Seasonal Forecast and Hindcast Use

I would like to ask about the correct approach in which the seasonal forecast model run should be compared with its relevant hindcast run(s). 

Let's consider the ECMWF forecast monthly data on a single level starting on 1st February 2020. I want to calculate, for instance, monthly anomaly of air temperature for May 2020. It is already available as the final product in CDS, I know, but I'd like to learn a method how this is done. What hindcast runs are used to calculate May 2020 temperature anomaly and what other steps follow? 

1) All hindcast runs starting from 1st February (1.2.1993, 1.2.1994, 1.2.1995 ..... 1.2. 2016) are considered. The individual ensemble members data for May 1993, 1994.... 2016 are taken and mean value over all these ensemble members and years is calculated and this is then used as the "hindcast climatology" for the month of May.

or

2) All hindcast runs starting from 1st of May (1.5.1993, 1.5.1994, 1.5.1995.... 1.5.2016) are considered and all others steps are the same as above.

or

3) None of these two options, it's done in a different way.... (how?)

Another question related to this is whether I could also download an ensemble mean value calculated over all hindcast members starting on the same day (e.g., mean value from all ensemble members of hindcast starting on 1.1.1993 etc.). Could I?

Thank you for any suggestions and advice.

Petr

Hi Petr,

in seasonal forecast, the biases are usually leadtime dependent, i.e. the models don't have the same biases at the very beginning of the forecast than at the end.The hindcasts are produced in the same way as the real-time forecasts but for past dates, so you can use them to bias-correct the forecasts and to assess the skill of the forecasting system. Given the dependency on the leadtime, you are expected to remove those biases by comparing like with like.

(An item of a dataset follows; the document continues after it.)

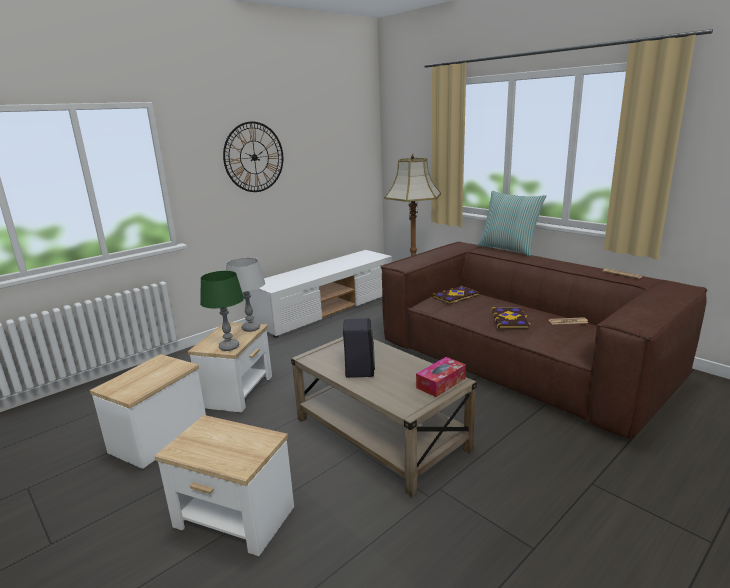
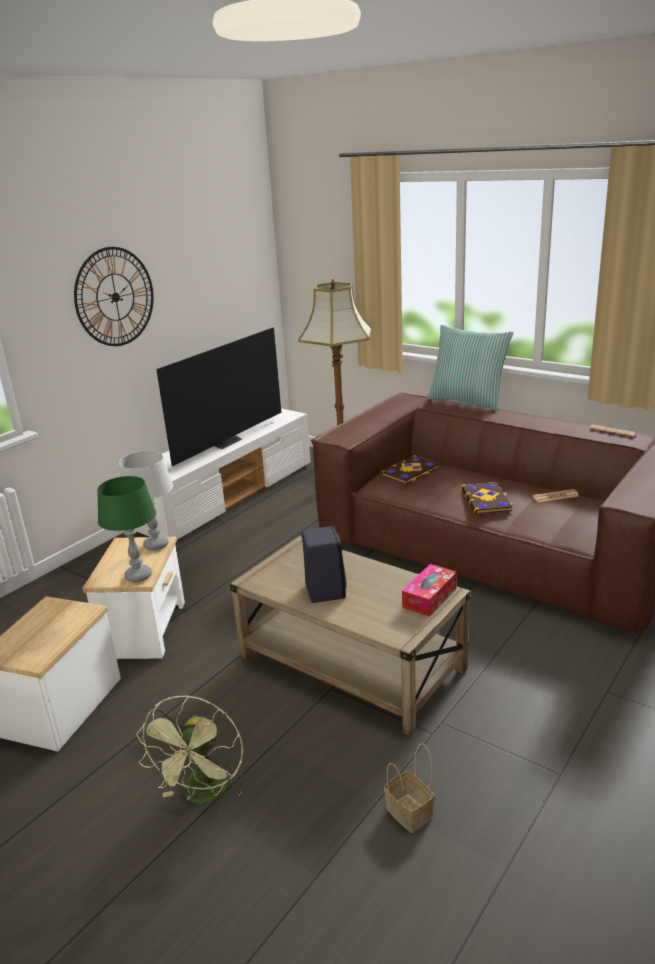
camera: 10 degrees left, 5 degrees up
(234, 518) = (204, 795): side table -> green fan
(327, 269) = (225, 442): none -> television
(394, 561) = (411, 813): none -> basket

When you calculate anomalies by substracting from a given real-time forecast the model climate (calculated as the average over the hindcast period), you are, by construction, removing the mean bias. As mentioned above, those biases are expected to be leadtime dependent, so you would like to substract from a forecast with a leadtime N (in months), the hindcast for the same leadtime.

How does this work in your example?

  • for a given start date, i.e. 1st February, you will have:
    • fcst(ensemble_member, leadtime_month, gridpoint)
    • hcst(year, ensemble_member, leadtime_month, gridpoint)
  • and you will calculate (for the ensemble mean anomaly, but it can be easily
    • anom_ensemblemean(leadtime_month, gridpoint) = fcst_ensemblemean( leadtime_month, gridpoint) - hcst_mean(leadtime_month, gridpoint)
    • anom_per_member(ensemble_member, leadtime_month, gridpoint) = fcst(ensemble_member, leadtime_month, gridpoint) - hcst_mean(leadtime_month, gridpoint)

where

fcst_ensemblemean is the average over the ensemble members

hcst_mean is the average over both the ensemble members and the years


In your example you were trying to bias-correct forecast with leadtime=4 (May from a February start date) using hindcasts with leadtime=1 (May from a May start date)


Regarding your second question, in the C3S datasets offer there are no ensemble means calculated per each hindcast start date (YYYYMM), you just have available the hindcast mean (as introduced above, hcst_mean) calculated both over years and members.


I hope that sounds clarifying.

Best regards,


Eduardo Penabad
C3S Seasonal Forecasts


Hi Eduardo,

Thank you very much for the detailed explanation. Just to make sure (and to avoid a methodological mistake when working with the seasonal forecast data) the same approach will apply when working with seasonal forecast data of daily resolution. Of course, with a small difference, that it makes no sense to study anomaly for a particular day (e.g., 17th May) rather a group of days (week or so). 

Thanks once aagain

Petr

Yes Petr, you are right... independently to the specifics on the methodology you'd like to apply to correct biases on daily data, the assumption that biases might have a leadtime dependency still holds and the potential impact of that should be taken into account.